Source document:
* Begin *

For tenants who do show up to court, it’s not much better. “The court really operates like a giant black box. I have a friggin’ Ph.D. and I’m sitting there like, if this were me and I was actually there [for a case], I would have no idea what’s going on,” says Pasciuti. “There’s no direction, there’s nobody there to explain anything to you.” While some legal aid groups try to offer assistance, their availability is minimal, and most tenants go in without professional help. On days with full dockets, a case can easily receive less than 30 seconds of judicial review.

Rent court is one of the few courts in Maryland’s judiciary system for which no digitized records are available. Whereas all other court cases are filed online, no similar computer system has ever existed for these housing disputes; everything must be manually processed and gets filed away into a vault. Relatedly, no court records are available to determine things like the number of judgments ruled in the landlords’ favor, or how many times an individual tenant is brought to court annually. “I think those are critical numbers to know, and I’m all about watching statistics and watching trends,” says Scurti, who hopes the court will be included in a statewide electronic court filing initiative that is being rolled out over the next couple years. “Why we’ve never been electronic before, I don’t know,” he says. “I suspect it has to do with funding.”

Obtaining data on the number of evictions is similarly difficult. While the sheriff’s office tallies monthly eviction stats for rent court stakeholders to review, it does not make the data easily accessible to the public. It took several weeks for the city to agree to share with me that they had a total of 6,309 evictions in 2014. Housing advocates say the number has hovered around 7,000 evictions annually for the last 10 years. An Abell Foundation report published in 2003 found that the chances of eviction are greater if one rents in Baltimore than in comparable cities like Washington, D.C., Philadelphia and Cleveland.

Rent court is easily one of the state’s speediest judicial proceedings. Landlords can file for trial a mere one day after rent is late, no matter what the reason. In other states, like New York, landlords must serve tenants with a “rent demand” that gives them three or five days to pay overdue rent before an eviction case is started. New York tenants who do not receive these notices can raise that as a defense in court, says Jenny Laurie, executive director of Housing Court Answers. There is no similar pre-filing period required in Baltimore, leading to, what Shah describes as, “an enormous amount of unnecessary litigation.”

Such a rapid system also gives tenants little time to prepare their defenses, but from the landlord’s perspective, the process has to be quick. “On a large commercial scale [court speed] is not such an importance because they have an ability to withstand not getting rent, but when you’re not a commercial landlord and you have maybe just three, four units, or just one unit, plus a mortgage on the property, [not getting] your rent is a big deal,” says Dennis Hodge, a lawyer who has been representing landlords in the Baltimore area since the mid 1980s. “Most landlords do not want to do evictions, they prefer just to get their money,” he adds.

But when tenants are unable or unwilling to pass over that money, the courtroom’s speed comes into play again. With hundreds of cases to hear in a day, the judges have little time to hear the details of a tenant’s situation. And without professional legal assistance, tenants are generally unable to defend themselves against common chicanery like landlords tacking on additional charges veiled as rent.

* End *

Your tasks:
• 1. Quote the rent court passage from "For tenants who" up to and including "of judicial review.".
• 2. List every person named in the rent court passage, giving each name as it appears there.

(Dataset excerpts)
* Begin *

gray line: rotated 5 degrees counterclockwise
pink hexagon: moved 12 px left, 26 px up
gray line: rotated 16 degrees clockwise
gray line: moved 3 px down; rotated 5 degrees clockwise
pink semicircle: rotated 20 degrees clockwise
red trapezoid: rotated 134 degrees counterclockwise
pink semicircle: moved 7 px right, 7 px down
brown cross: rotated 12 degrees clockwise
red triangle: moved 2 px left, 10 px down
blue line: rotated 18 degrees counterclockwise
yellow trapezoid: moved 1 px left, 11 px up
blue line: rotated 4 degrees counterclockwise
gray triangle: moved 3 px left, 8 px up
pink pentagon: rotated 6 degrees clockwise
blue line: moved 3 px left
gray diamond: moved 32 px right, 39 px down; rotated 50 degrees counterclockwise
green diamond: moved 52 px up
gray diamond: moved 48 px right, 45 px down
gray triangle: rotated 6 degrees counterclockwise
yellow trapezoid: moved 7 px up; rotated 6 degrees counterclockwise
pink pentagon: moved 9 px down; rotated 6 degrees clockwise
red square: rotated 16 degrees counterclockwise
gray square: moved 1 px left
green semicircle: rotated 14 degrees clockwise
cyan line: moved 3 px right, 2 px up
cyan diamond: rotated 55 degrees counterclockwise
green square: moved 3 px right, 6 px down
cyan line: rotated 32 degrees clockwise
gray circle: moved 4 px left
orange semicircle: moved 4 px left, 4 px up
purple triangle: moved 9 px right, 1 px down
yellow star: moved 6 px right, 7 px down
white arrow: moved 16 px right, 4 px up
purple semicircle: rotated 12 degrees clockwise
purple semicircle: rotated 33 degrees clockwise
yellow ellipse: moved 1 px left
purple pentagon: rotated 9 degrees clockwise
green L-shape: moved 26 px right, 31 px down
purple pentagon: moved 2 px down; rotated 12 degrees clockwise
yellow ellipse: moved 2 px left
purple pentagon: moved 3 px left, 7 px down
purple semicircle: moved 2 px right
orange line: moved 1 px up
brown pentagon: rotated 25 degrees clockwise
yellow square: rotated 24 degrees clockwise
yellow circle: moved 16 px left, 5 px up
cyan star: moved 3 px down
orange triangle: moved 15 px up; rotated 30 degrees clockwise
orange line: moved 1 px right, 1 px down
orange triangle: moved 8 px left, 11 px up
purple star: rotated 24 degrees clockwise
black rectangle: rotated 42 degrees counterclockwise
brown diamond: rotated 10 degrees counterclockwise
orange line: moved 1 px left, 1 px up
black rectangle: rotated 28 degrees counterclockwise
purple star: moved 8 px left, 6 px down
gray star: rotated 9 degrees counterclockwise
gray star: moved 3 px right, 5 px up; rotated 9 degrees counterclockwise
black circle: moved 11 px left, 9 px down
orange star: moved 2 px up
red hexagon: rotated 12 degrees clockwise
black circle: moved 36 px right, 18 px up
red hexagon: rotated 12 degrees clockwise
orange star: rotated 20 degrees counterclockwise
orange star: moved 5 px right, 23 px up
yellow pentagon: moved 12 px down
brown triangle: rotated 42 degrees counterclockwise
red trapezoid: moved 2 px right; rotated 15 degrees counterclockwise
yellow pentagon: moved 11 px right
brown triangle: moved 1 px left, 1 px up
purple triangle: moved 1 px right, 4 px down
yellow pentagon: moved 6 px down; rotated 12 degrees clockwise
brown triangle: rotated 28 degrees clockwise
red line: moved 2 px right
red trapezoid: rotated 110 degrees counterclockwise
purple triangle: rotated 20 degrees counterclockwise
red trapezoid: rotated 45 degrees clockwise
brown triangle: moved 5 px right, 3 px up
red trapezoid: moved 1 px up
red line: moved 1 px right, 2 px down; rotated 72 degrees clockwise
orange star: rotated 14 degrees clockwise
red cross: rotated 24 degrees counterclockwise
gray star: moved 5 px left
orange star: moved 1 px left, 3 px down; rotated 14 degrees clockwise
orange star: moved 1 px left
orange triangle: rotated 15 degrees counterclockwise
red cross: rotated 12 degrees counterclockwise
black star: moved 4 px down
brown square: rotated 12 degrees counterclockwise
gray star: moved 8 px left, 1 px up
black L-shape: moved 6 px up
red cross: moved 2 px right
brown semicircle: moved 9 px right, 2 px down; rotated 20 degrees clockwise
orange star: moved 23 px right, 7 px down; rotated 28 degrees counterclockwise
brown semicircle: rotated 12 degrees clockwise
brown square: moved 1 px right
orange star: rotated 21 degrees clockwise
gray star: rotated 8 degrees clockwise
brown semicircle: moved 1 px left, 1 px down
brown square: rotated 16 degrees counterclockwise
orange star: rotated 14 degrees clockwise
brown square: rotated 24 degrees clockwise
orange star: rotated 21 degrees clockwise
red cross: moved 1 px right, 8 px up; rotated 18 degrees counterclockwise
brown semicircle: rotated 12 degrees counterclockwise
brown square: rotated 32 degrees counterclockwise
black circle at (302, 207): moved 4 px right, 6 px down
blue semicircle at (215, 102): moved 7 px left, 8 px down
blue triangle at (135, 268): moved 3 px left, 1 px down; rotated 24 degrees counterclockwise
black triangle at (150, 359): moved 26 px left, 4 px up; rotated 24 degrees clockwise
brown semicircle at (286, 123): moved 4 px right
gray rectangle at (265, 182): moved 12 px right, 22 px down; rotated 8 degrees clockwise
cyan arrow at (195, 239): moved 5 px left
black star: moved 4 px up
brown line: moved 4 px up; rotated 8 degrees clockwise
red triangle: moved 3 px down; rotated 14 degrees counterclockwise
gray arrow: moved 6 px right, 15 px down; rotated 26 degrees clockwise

* End *

Worked solutions:
• 1.
For tenants who do show up to court, it’s not much better. “The court really operates like a giant black box. I have a friggin’ Ph.D. and I’m sitting there like, if this were me and I was actually there [for a case], I would have no idea what’s going on,” says Pasciuti. “There’s no direction, there’s nobody there to explain anything to you.” While some legal aid groups try to offer assistance, their availability is minimal, and most tenants go in without professional help. On days with full dockets, a case can easily receive less than 30 seconds of judicial review.

• 2.
Pasciuti
Scurti
Jenny Laurie
Shah
Dennis Hodge